WHAT THE EXERCISE ASKS:
Edit the text of the entries below, replacing every "Bird B Gone" with "Bird-B-Gone" and keeping everything else unchanged. Leave the pictures out of your answer.

DATA SECTION:
________________________
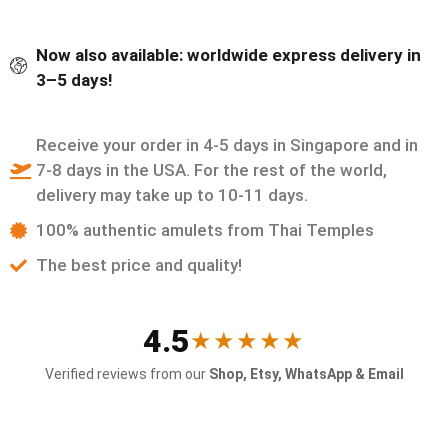
Now also available: worldwide express delivery in
3–5 days!
Receive your order in 4-5 days in Singapore and in
7-8 days in the USA. For the rest of the world,
delivery may take up to 10-11 days.
100% authentic amulets from Thai Temples
The best price and quality!
4.5
★★★★★
Verified reviews from our
Shop, Etsy, WhatsApp & Email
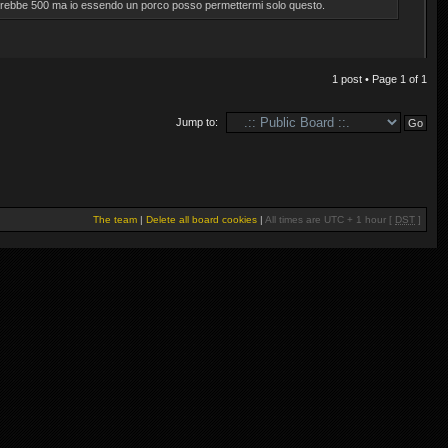
 farebbe 500 ma io essendo un porco posso permettermi solo questo.
1 post • Page
1
of
1
Jump to:
The team
|
Delete all board cookies
|
All times are UTC + 1 hour [
DST
]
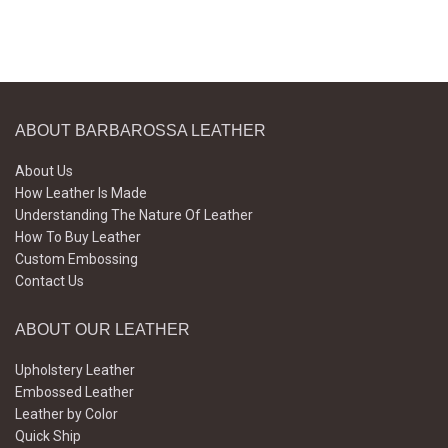
ABOUT BARBAROSSA LEATHER
About Us
How Leather Is Made
Understanding The Nature Of Leather
How To Buy Leather
Custom Embossing
Contact Us
ABOUT OUR LEATHER
Upholstery Leather
Embossed Leather
Leather by Color
Quick Ship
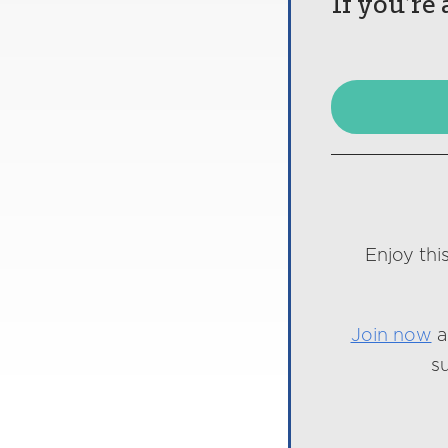
If you’re
Enjoy thi
Join now
a
s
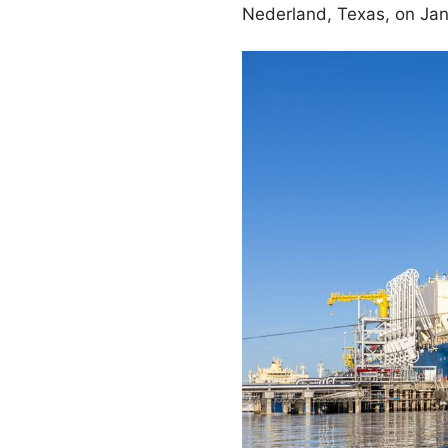
Nederland, Texas, on Jan.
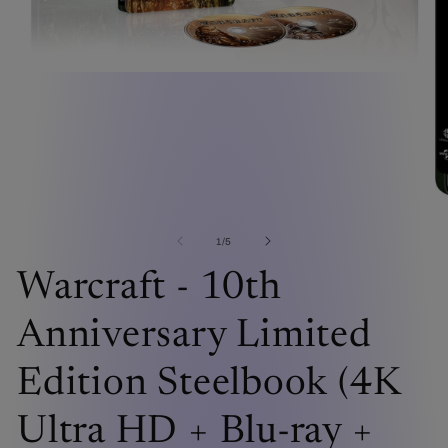
Open
media
1
in
modal
O
me
2
of
1
/
5
in
mo
Warcraft - 10th
Anniversary Limited
Edition Steelbook (4K
Ultra HD + Blu-ray +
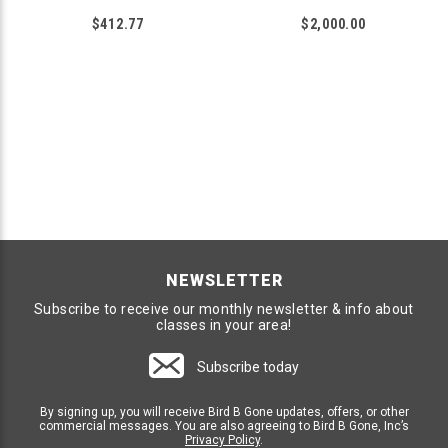
$412.77
$2,000.00
NEWSLETTER
Subscribe to receive our monthly newsletter & info about
classes in your area!
Subscribe today
By signing up, you will receive Bird B Gone updates, offers, or other
commercial messages. You are also agreeing to Bird B Gone, Inc’s
Privacy Policy
.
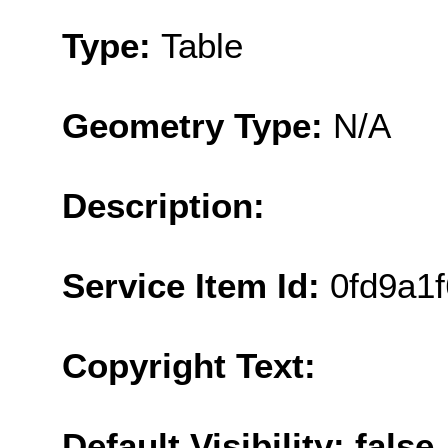
Type:
Table
Geometry Type:
N/A
Description:
Service Item Id:
0fd9a1
Copyright Text:
Default Visibility: false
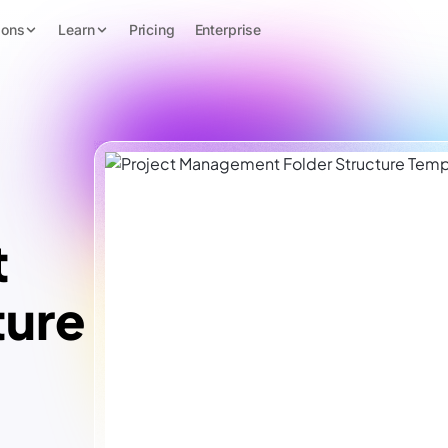
ions
Learn
Pricing
Enterprise
t
ture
________________________
WRITTEN ANSWER:
Now also available: worldwide express delivery in
3–5 days!
Receive your order in 4-5 days in Singapore and in
7-8 days in the USA. For the rest of the world,
delivery may take up to 10-11 days.
100% authentic amulets from Thai Temples
The best price and quality!
4.5
★★★★★
Verified reviews from our
Shop, Etsy, WhatsApp & Email
 farebbe 500 ma io essendo un porco posso permettermi solo questo.
1 post • Page
1
of
1
Jump to:
The team
|
Delete all board cookies
|
All times are UTC + 1 hour [
DST
]
ABOUT BARBAROSSA LEATHER
About Us
How Leather Is Made
Understanding The Nature Of Leather
How To Buy Leather
Custom Embossing
Contact Us
ABOUT OUR LEATHER
Upholstery Leather
Embossed Leather
Leather by Color
Quick Ship
If you’re
Enjoy thi
Join now
a
s
Nederland, Texas, on Jan.
Open
media
1
in
modal
O
me
2
of
1
/
5
in
mo
Warcraft - 10th
Anniversary Limited
Edition Steelbook (4K
Ultra HD + Blu-ray +
$412.77
$2,000.00
NEWSLETTER
Subscribe to receive our monthly newsletter & info about
classes in your area!
Subscribe today
By signing up, you will receive Bird-B-Gone updates, offers, or other
commercial messages. You are also agreeing to Bird-B-Gone, Inc’s
Privacy Policy
.
Type:
Table
Geometry Type:
N/A
Description:
Service Item Id:
0fd9a1
Copyright Text:
Default Visibility: false
ions
Learn
Pricing
Enterprise
t
ture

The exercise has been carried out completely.